The three trustees sought up to $20 million in damages. However, they also requested to dismiss the case in September. This came just two days after Flores requested to dismiss the lawsuit under California’s anti-SLAPP law, which protects people from being sued for exercising their free speech rights in connection with a public issue. SLAPP lawsuits (standing for strategic lawsuits against public participation) are designed to pressure people into silence by burdening them with attorney’s fees.

Since most of Flores’ comments were made during meetings of the board, a public body, they were considered protected under the statute, San Joaquin County Superior Court Judge Jayne Lee ruled in dismissing the lawsuit. Read her full ruling here.

Additionally, the court held that Mendez, Rico, and Zulueta did not provide adequate proof of their accusations, failing to show that Flores’ comments were both false and damaging. The three will now be responsible for a total of $19,608 in her legal expenses.
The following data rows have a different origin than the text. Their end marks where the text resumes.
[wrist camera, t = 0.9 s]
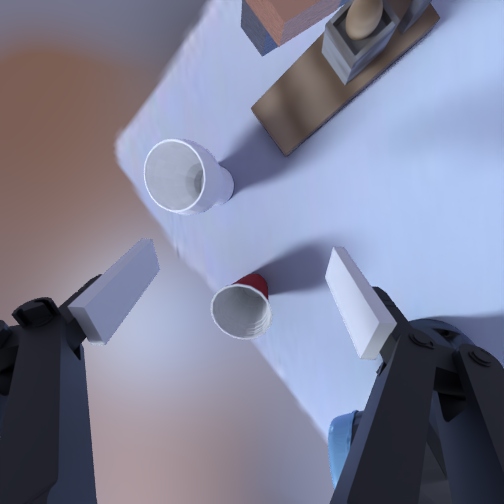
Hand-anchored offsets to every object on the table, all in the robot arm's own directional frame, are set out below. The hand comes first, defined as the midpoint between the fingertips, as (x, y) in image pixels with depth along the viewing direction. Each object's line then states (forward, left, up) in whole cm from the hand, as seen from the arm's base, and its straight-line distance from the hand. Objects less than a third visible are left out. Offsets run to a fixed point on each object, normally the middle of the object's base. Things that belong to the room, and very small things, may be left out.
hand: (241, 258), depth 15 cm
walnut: (+14, -25, -19) cm, 34 cm away
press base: (+14, -22, -27) cm, 37 cm away
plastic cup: (-8, +12, -27) cm, 31 cm away
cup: (+14, +5, -27) cm, 31 cm away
In July, a county grand jury released a report condemning the board for its frequent use of complaints and censures against trustees in its voting minority, which includes Flores. The board has largely ignored the report, censuring Flores for a fourth time just days after. Beyond the report, the board has had an extended history of dysfunction and chaos, with meetings frequently puncuated by yelling and insults. Community members (along with the grand jury) have charged that Flores is often not given adequate time to speak, while members of the board majority have called her disruptive.

In a statement, Flores called the lawsuit “the latest petty and unsuccessful attack in a shameful pattern of harassment and intimidation that families, community leaders, and even the Civil Grand Jury have denounced.”

An attorney for Mendez, Rico, and Zulueta did not respond to a request for comment.